Mehmet Özay 22 Eylül 2014
31 Ağustos 1957 tarihinde İngiliz sömürgeciliğinin sona erdiği ve Malay Federasyonu
adıyla yeni bir devletin dünya sahnesine çıktığı gün olarak tarihe geçti.
İkinci Dünya Savaşı sonrasında o dönemki adıyla Malaya topraklarına yeniden
giren İngilizler, diğer sömürgelerinin aksine Malaya’ya bağımsızlık verme
yanlısı değildi. Bunda çeşitli nedenler aranabilir. En başta gelen neden bu
toprakların Çin ve Hindistan arasındaki su yollarının üzerinde kayda değer bir
öneminin olması. Yani jeo-stratejik olgu... Bir diğeri, İngilizlerin 1876
tarihinde başlayan Malay topraklarındaki varlığına karşı bölge halklarından
-yani Müslüman Malaylar ve göçmen azınlıklardan- kayda değer siyasi veya askeri
direnişin ortaya çıkmamış olması. Üçüncü sebep ise nüfus yoğunluğu düşük ancak
–kaynaklar bakımından zengin ve üretim kapasitesi yüksek bir belde olarak
dikkat çekmesi.

# [Görev maddesi]
Malaya'nın bağımsızlığını anlatan metne göre aşağıdaki ifadelerin her biri doğru mu? Her ifade için evet ya da hayır deyin ve kararı belirleyen sözleri metinden birebir alıntılayın.
1. İngilizler, Malaya'ya bağımsızlık vermekten yanaydı.
2. İngilizlerin Malay topraklarındaki varlığı 1876'da başladı.
3. Bölgenin nüfus yoğunluğu yüksekti.

# [Veri kesiti]
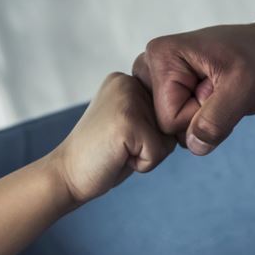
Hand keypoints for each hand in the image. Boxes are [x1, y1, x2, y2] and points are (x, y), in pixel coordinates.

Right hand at [47, 73, 174, 205]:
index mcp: (125, 80)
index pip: (168, 111)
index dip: (150, 134)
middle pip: (171, 123)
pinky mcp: (128, 122)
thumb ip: (151, 112)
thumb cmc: (101, 155)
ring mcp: (127, 100)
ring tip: (119, 151)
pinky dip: (142, 165)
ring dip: (148, 154)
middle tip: (119, 146)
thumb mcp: (128, 122)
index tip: (121, 137)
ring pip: (168, 138)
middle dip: (151, 144)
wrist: (65, 174)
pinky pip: (158, 153)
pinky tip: (118, 157)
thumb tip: (188, 115)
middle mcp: (126, 82)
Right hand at [131, 17, 254, 155]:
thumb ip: (217, 119)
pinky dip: (198, 116)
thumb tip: (193, 146)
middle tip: (221, 89)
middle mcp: (150, 64)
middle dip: (198, 117)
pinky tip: (210, 94)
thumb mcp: (247, 88)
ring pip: (170, 127)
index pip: (169, 119)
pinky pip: (175, 122)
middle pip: (164, 124)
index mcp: (161, 55)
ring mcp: (155, 76)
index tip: (221, 89)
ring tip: (217, 90)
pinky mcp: (164, 87)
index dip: (200, 114)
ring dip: (200, 117)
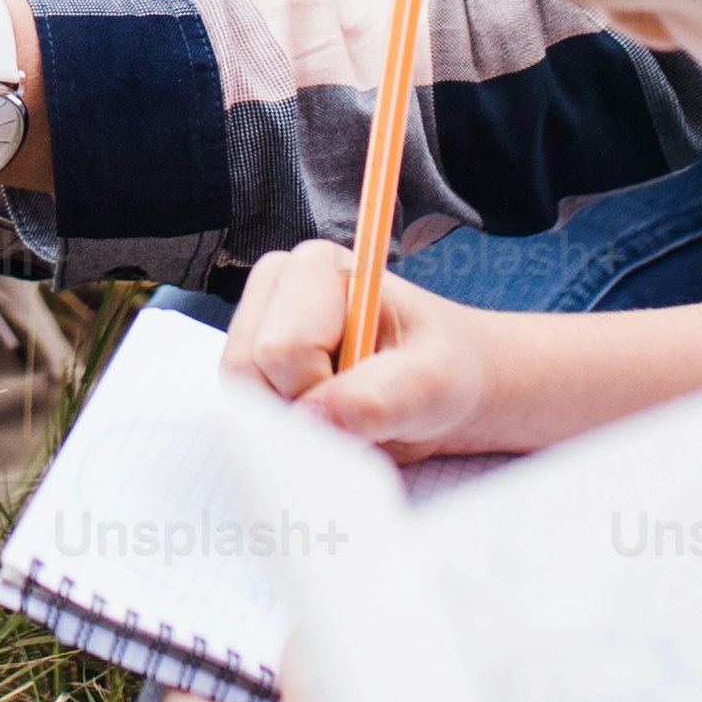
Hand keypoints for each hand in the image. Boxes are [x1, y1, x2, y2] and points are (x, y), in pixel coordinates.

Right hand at [226, 241, 532, 457]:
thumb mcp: (433, 382)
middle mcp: (277, 289)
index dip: (323, 390)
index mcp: (316, 267)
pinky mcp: (257, 370)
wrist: (460, 390)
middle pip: (248, 374)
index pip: (281, 350)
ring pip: (242, 402)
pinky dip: (290, 434)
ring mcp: (260, 329)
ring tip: (349, 413)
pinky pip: (247, 418)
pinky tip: (331, 421)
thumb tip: (308, 419)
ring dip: (298, 427)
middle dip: (305, 410)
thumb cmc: (452, 370)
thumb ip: (377, 398)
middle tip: (361, 407)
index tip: (372, 390)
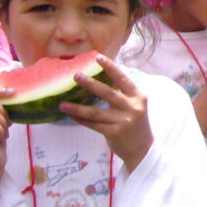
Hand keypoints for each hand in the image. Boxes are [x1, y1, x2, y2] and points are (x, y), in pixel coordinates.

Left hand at [61, 55, 153, 169]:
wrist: (143, 149)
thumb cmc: (135, 124)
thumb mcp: (135, 106)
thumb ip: (122, 95)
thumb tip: (99, 80)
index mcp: (138, 97)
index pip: (123, 78)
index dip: (110, 67)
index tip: (97, 57)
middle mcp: (132, 107)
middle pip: (108, 93)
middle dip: (90, 84)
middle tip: (76, 76)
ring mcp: (123, 121)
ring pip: (96, 112)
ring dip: (77, 107)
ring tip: (63, 103)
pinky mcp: (114, 133)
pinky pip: (93, 124)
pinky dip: (80, 120)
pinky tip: (70, 115)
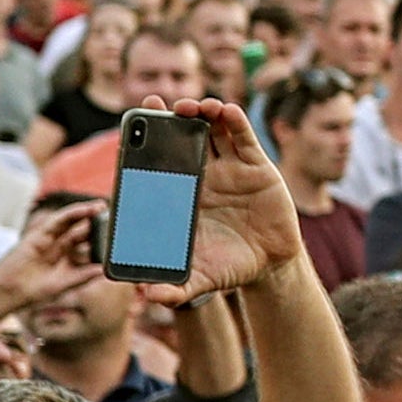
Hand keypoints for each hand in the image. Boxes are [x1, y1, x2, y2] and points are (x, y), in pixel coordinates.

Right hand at [0, 199, 106, 319]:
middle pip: (82, 231)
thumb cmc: (34, 292)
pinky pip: (58, 220)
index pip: (88, 245)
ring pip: (72, 223)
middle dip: (97, 224)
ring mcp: (50, 240)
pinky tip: (85, 209)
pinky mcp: (39, 235)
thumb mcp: (65, 283)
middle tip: (115, 216)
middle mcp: (60, 248)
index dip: (102, 239)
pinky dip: (72, 213)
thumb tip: (105, 269)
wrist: (8, 292)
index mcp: (68, 259)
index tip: (119, 235)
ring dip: (87, 213)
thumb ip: (84, 275)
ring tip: (103, 207)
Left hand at [159, 96, 303, 299]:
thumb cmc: (228, 267)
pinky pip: (242, 137)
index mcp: (181, 196)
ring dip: (200, 112)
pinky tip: (225, 110)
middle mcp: (203, 176)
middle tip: (156, 105)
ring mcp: (229, 168)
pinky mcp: (256, 166)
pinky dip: (234, 120)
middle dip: (169, 118)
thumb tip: (147, 296)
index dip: (145, 140)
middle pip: (183, 137)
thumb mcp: (199, 280)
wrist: (269, 266)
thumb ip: (175, 289)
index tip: (132, 122)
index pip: (159, 161)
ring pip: (211, 130)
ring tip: (191, 107)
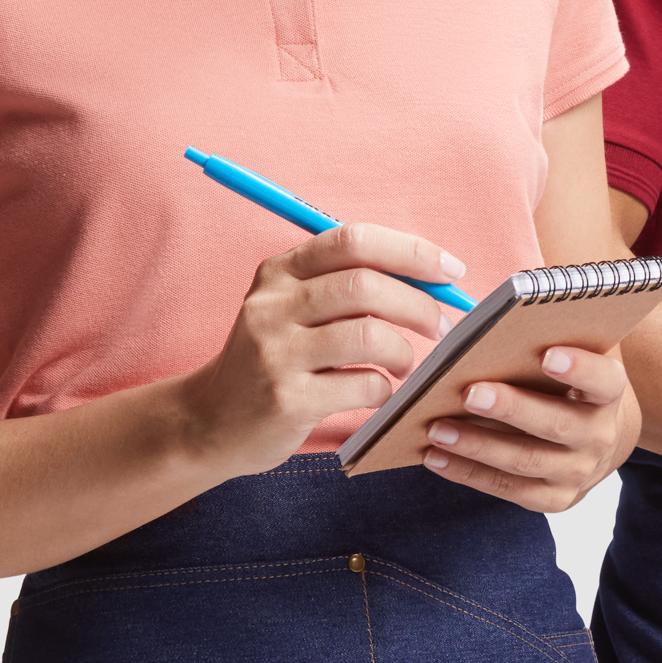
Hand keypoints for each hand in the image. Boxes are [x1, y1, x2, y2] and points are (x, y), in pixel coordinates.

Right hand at [182, 222, 457, 478]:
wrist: (211, 422)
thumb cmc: (273, 361)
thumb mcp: (292, 309)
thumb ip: (346, 287)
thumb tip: (430, 280)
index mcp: (280, 272)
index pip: (353, 241)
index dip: (411, 251)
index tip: (450, 270)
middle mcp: (272, 305)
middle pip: (365, 286)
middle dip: (419, 304)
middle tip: (441, 326)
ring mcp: (276, 352)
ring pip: (369, 336)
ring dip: (403, 351)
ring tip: (404, 365)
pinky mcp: (287, 399)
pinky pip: (362, 384)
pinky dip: (384, 389)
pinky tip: (377, 392)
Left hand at [422, 345, 635, 513]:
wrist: (593, 437)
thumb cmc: (568, 382)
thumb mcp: (573, 354)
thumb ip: (551, 335)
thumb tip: (500, 322)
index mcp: (609, 392)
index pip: (602, 379)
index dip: (579, 368)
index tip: (547, 355)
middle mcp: (599, 436)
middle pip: (556, 425)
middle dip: (511, 408)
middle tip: (470, 393)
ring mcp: (578, 472)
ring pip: (525, 461)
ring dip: (476, 446)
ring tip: (436, 428)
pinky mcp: (554, 498)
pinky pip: (507, 489)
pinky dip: (467, 473)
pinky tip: (435, 456)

# [Görevin cevabı]
1. Hayır: "diğer sömürgelerinin aksine Malaya’ya bağımsızlık verme yanlısı değildi"
2. Evet: "İngilizlerin 1876 tarihinde başlayan Malay topraklarındaki varlığına"
3. Hayır: "nüfus yoğunluğu düşük"